What you will do :: According to the restaurant review, what restaurant used to occupy the Haddonfield BYOB space?

Excerpt ::
===============

In the process, DeMarco has also unexpectedly redefined themself as a chef, whose current focus on updating American nostalgia plates is currently distinctive on the local scene. A longtime reputation for inventive sandwiches and bar food simply didn’t seem to apply to the charming Haddonfield BYOB space that fell into their lap, a 36-seater accessed through an open kitchen that used to be Valente’s Cucina.

Lead server Kyle Massi, the most enthusiastic nonresident Haddonfield booster I’ve ever met, came with the space as a warm holdover from Valente’s. The rest of the room was redecorated with farm tools, tchotchkes, and artifacts — horse collars, ice picks, vintage photos — from DeMarco’s childhood living on Peartree Lane.

It’s quaint in a sit-down BYOB kind of way. And DeMarco knew it was their cue to dive more deeply into what they call “food food.”

“I’m having so much fun taking a break from slinging burgers and putting food on plates again,” says DeMarco, who nonetheless still serves a serious $21 burger and Wagyu hotdog here.

The real fun at Gass & Main, though, lies beyond those upscaled grill house icons. DeMarco, a self-professed “lover of old lady food,” has turned to a collection of vintage American cookbooks, from Betty Crocker to the Time Life series, to fuel an imagination that borrows liberally from those crinkled pages and revives some out-of-fashion highlights with a wink.

Ants on a log has been reinterpreted with chicken liver mousse and brandied cherries, while mac and cheese gets bougie with truffle peelings and sweet English peas to sauce tender gnocchi. Chips and dip hits another level with freshly fried potato chips, house French onion dip, and the briny orange pop of salmon roe. Thick and snappy green spears of grilled Jersey asparagus were delicious enough on their own beneath a frothy flow of ranch-whipped cream. But the smoky crunch of “1990s-style” McCormick imitation bacon bits was the lowbrow move that nearly stole the show. (”They’re vegetarian!” DeMarco says.)

DeMarco’s straight-ahead take on classic chicken croquettes for a special — superbly moist and meaty — is the best I’ve had outside the Dining Car in Northeast Philly, albeit with a current twist of hot honey glaze and pink peppercorns. It was the chef’s best gambit to get proper Haddonfielders to eat with their hands. If that doesn’t work, the chef’s fried green tomato chips with zesty comeback sauce, or the occasional special of crispy duck wings with blood orange-chile puree, surely will.

===============

Stored data ::
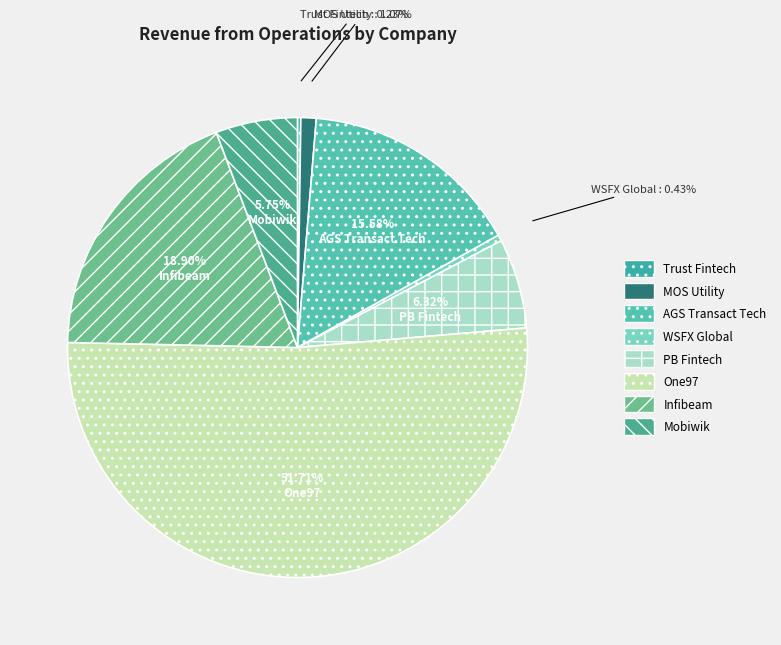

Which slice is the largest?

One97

===============

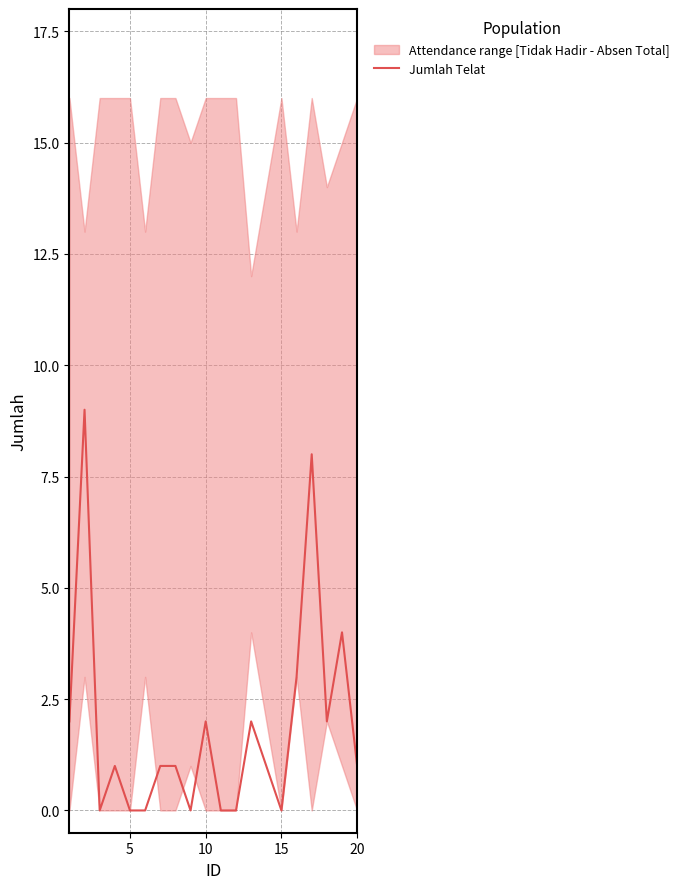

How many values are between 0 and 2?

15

===============

Task output :: Valente's Cucina